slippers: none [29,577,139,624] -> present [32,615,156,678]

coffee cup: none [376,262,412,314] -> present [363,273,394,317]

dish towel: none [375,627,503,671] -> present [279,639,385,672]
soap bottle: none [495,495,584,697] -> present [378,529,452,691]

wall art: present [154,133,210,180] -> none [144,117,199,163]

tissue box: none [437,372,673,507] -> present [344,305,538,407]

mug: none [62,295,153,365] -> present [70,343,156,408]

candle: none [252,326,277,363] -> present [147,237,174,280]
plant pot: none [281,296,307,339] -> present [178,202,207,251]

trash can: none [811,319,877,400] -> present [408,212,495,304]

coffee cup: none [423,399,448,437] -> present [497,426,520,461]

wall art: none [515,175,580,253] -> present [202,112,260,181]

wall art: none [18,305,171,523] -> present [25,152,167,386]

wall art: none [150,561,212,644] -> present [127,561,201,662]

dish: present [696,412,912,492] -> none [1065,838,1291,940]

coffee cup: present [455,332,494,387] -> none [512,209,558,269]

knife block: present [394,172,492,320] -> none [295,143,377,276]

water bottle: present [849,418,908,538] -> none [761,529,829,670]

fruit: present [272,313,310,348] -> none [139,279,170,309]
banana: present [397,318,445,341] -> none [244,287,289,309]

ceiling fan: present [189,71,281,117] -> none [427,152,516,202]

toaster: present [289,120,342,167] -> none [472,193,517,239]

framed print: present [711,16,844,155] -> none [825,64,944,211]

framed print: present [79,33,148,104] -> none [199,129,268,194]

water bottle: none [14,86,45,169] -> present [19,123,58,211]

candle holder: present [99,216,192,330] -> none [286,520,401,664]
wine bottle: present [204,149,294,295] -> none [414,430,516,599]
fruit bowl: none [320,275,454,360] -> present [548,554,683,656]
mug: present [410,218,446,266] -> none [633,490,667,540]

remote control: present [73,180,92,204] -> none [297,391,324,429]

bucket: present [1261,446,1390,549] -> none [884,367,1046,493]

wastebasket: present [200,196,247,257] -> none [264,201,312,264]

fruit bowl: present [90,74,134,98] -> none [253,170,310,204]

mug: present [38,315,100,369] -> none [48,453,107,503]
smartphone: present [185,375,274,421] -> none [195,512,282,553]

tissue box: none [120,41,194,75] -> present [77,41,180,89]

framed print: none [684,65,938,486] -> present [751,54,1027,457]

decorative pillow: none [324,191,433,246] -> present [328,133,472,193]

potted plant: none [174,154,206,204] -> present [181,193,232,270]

- _TASK REQUIREMENTS_
Restate the data above in full, keeping every word as it is.

- _OUTPUT FOR THIS EXERCISE_
slippers: none [29,577,139,624] -> present [32,615,156,678]

coffee cup: none [376,262,412,314] -> present [363,273,394,317]

dish towel: none [375,627,503,671] -> present [279,639,385,672]
soap bottle: none [495,495,584,697] -> present [378,529,452,691]

wall art: present [154,133,210,180] -> none [144,117,199,163]

tissue box: none [437,372,673,507] -> present [344,305,538,407]

mug: none [62,295,153,365] -> present [70,343,156,408]

candle: none [252,326,277,363] -> present [147,237,174,280]
plant pot: none [281,296,307,339] -> present [178,202,207,251]

trash can: none [811,319,877,400] -> present [408,212,495,304]

coffee cup: none [423,399,448,437] -> present [497,426,520,461]

wall art: none [515,175,580,253] -> present [202,112,260,181]

wall art: none [18,305,171,523] -> present [25,152,167,386]

wall art: none [150,561,212,644] -> present [127,561,201,662]

dish: present [696,412,912,492] -> none [1065,838,1291,940]

coffee cup: present [455,332,494,387] -> none [512,209,558,269]

knife block: present [394,172,492,320] -> none [295,143,377,276]

water bottle: present [849,418,908,538] -> none [761,529,829,670]

fruit: present [272,313,310,348] -> none [139,279,170,309]
banana: present [397,318,445,341] -> none [244,287,289,309]

ceiling fan: present [189,71,281,117] -> none [427,152,516,202]

toaster: present [289,120,342,167] -> none [472,193,517,239]

framed print: present [711,16,844,155] -> none [825,64,944,211]

framed print: present [79,33,148,104] -> none [199,129,268,194]

water bottle: none [14,86,45,169] -> present [19,123,58,211]

candle holder: present [99,216,192,330] -> none [286,520,401,664]
wine bottle: present [204,149,294,295] -> none [414,430,516,599]
fruit bowl: none [320,275,454,360] -> present [548,554,683,656]
mug: present [410,218,446,266] -> none [633,490,667,540]

remote control: present [73,180,92,204] -> none [297,391,324,429]

bucket: present [1261,446,1390,549] -> none [884,367,1046,493]

wastebasket: present [200,196,247,257] -> none [264,201,312,264]

fruit bowl: present [90,74,134,98] -> none [253,170,310,204]

mug: present [38,315,100,369] -> none [48,453,107,503]
smartphone: present [185,375,274,421] -> none [195,512,282,553]

tissue box: none [120,41,194,75] -> present [77,41,180,89]

framed print: none [684,65,938,486] -> present [751,54,1027,457]

decorative pillow: none [324,191,433,246] -> present [328,133,472,193]

potted plant: none [174,154,206,204] -> present [181,193,232,270]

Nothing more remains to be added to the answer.